Atmospheric dispersion correctors are the ultimate and the most powerful tools a planetary imager can use to improve his/her images (except using Hubble). This corrector reverse atmospheric dispersion - canceling it for all wavelengths (so you don't need to play with yellow filters etc.). For color cameras it allows you to take non-blurred images, and for mono it allows true sharp LRGB images to be taken (with the L - IR/UV cut filter or other broad filters like yellow, orange visual longpass filters). The only problem is that they aren't cheap and start from 300 EUR - Astro Systems Holland or pierre-astro.com.

Cheap cameras

Cameras I described above aren't very cheap and not everyone may want to buy such expensive piece of equipment. There are cheaper cameras with performance matching their price. Some are more expensive, some less - and became a good bargain.

Planetary imaging starts with webcams - old Philips SPC880/900NC or modern MS Lifecam Cinema or Studio. Webcams are very cheap. Between webcams and power-cameras there are few solid budget cameras you may also consider. Camera performance rises (somewhat) with the price.

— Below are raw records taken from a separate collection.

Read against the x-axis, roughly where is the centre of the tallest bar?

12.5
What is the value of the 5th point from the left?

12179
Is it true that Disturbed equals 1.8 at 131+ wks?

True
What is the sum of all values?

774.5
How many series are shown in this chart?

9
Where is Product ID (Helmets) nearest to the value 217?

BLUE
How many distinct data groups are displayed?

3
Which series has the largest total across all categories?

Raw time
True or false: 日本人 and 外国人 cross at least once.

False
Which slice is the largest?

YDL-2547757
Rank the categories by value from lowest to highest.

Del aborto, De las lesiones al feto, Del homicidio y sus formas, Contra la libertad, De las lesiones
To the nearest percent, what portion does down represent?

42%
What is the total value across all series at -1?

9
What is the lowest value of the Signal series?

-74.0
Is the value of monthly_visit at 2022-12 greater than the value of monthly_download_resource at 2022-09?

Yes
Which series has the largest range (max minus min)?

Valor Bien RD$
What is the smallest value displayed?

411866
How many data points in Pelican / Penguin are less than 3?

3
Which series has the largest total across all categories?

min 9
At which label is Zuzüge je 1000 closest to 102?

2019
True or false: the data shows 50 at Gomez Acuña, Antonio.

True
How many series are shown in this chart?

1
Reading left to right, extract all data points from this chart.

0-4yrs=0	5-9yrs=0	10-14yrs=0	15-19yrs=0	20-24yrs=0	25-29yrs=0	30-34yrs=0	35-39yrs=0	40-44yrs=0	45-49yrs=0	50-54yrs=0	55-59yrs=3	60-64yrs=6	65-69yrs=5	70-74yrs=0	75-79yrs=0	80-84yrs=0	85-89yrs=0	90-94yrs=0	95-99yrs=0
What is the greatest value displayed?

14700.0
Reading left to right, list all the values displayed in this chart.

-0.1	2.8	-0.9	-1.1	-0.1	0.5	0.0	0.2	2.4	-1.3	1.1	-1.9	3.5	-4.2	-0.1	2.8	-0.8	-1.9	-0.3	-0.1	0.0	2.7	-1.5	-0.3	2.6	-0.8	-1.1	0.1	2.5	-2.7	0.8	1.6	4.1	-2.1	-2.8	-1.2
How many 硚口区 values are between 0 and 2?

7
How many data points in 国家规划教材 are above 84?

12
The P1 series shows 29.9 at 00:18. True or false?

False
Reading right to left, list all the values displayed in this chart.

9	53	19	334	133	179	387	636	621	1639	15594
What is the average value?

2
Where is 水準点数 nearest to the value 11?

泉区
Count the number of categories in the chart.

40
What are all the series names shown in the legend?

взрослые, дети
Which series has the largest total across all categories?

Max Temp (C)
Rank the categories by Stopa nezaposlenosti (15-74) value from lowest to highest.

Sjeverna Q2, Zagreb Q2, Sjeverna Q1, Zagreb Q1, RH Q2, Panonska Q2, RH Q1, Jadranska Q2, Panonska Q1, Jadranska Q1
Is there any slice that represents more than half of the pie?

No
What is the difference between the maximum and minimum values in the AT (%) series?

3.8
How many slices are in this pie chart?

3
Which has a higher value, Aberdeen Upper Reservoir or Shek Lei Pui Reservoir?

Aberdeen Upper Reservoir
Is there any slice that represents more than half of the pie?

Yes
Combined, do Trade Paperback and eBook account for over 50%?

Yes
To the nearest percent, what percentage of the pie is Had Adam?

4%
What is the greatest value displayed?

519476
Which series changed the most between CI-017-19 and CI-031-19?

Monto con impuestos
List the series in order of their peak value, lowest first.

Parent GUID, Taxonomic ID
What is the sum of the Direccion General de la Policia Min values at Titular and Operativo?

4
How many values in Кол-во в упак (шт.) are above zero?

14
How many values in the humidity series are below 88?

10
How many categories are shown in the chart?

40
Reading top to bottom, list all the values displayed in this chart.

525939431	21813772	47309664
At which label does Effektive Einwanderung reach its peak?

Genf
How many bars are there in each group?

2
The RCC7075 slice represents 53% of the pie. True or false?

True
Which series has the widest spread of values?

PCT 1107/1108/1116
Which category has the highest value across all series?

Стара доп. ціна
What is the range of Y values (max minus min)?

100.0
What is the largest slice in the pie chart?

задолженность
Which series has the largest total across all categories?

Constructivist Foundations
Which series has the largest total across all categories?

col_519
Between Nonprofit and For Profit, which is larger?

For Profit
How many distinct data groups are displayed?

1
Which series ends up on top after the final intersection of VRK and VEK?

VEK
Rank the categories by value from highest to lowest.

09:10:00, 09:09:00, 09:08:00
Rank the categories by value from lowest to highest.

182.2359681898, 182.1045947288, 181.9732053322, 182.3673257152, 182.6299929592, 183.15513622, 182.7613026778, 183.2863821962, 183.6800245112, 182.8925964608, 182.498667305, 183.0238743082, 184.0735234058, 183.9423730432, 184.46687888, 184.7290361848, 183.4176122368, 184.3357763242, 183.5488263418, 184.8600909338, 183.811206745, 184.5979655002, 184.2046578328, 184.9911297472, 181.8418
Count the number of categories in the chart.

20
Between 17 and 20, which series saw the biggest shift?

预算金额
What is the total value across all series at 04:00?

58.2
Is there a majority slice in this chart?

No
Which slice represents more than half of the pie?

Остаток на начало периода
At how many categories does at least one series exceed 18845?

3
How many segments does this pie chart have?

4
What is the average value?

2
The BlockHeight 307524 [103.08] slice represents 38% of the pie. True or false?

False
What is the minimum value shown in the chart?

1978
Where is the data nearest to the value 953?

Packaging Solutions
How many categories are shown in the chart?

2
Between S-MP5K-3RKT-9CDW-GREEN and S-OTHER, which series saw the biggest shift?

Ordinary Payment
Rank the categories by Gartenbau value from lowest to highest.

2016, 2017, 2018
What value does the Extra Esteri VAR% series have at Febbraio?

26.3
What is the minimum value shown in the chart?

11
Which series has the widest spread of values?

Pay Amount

First in line are QHY5 and QHY5v guide cameras. They are equipped with CMOS sensors (quite good sensitivity in mono, the 5v is better due to global shutter but has less pixels) and widely available, even in classifieds. The drawback - limited software support (QGVideo, but if you are lucky it should work with SharpCap too) and noisy sensors. Point Grey Firefly MV 0.3 MP is similar to QHY5v - a global shuttered CMOS sensor and is priced at $275. On the other hand - it wasn't used in astrophotography yet. In Europe you can look at DMK72 - a machine vision camera made by TIS. It has a rolling shuttered CMOS sensor (like QHY5) and a lot of pixels that can either do big frames slowly or small frames quickly (for planets). The disadvantage - rolling shutter usually doesn't work good if the seeing is bad and imaged object shakes/moves a lot (reported to be easily visible for solar imaging). But it's cheap. The same apply to newer CMOS designs with rolling shutters - they may have less fixed pattern noise, but the rolling shutter may still be a problem (IMX035 in QHY 132E, Firefly MV 1.3 MP). French iNova cameras got cheaper lately too - especially the older models with ICX098 sensors.

DMK72AUC02

Used equipment: QHY5 and QHY5v are the most obvious. You may also find older TIS DMK/DBK/DFK cameras there - if the price is noticeably lower than the shop price it may be a good bargain (but note the circular artifacts problem at max shutter speed).

Extreme cameras

Did you notice people using a Flea 3 camera? There is a small problem - not everyone notice that there is a lot of "Flea 3" models. The planetary is only one - equipped with the ICX618 sensor - this one on Firewire 800 - IEEE-1394b. If you look at USB 3 Flea 3 models you will see that there is no such sensor among them - if you want the planetary Flea 3 - choose the right model (although DMK21AU618 will perform nearly as good as Flea 3 with ICX618).

What if you have a bit solar scope and you want to catch the whole Sun in one frame? Check out this table. You may notice Basler Ace cameras with big 1" CMOSIS sensors. That should hit the market somewhere in Q1 2012 (GigE version. The “camera link” models are available from various companies... but camera link isn't laptop friendly). It's a CMOS, but with a global shutter and seems to got a lot of interest on the machine vision market. Tests will show up when the camera will show up... but if you want to be flexible with DS imaging get something like an Atik 4000 (or SBIG with KAI4022) - 16-bit cameras are harder to use for Solar imaging (and quite poor at planetary), but it's doable. Just increase the exposure to fill most of the histogram (80-90%) and shoot 50-100 frames. Before stacking - manually delete those worse frames and it should work even if only few frames get stacked.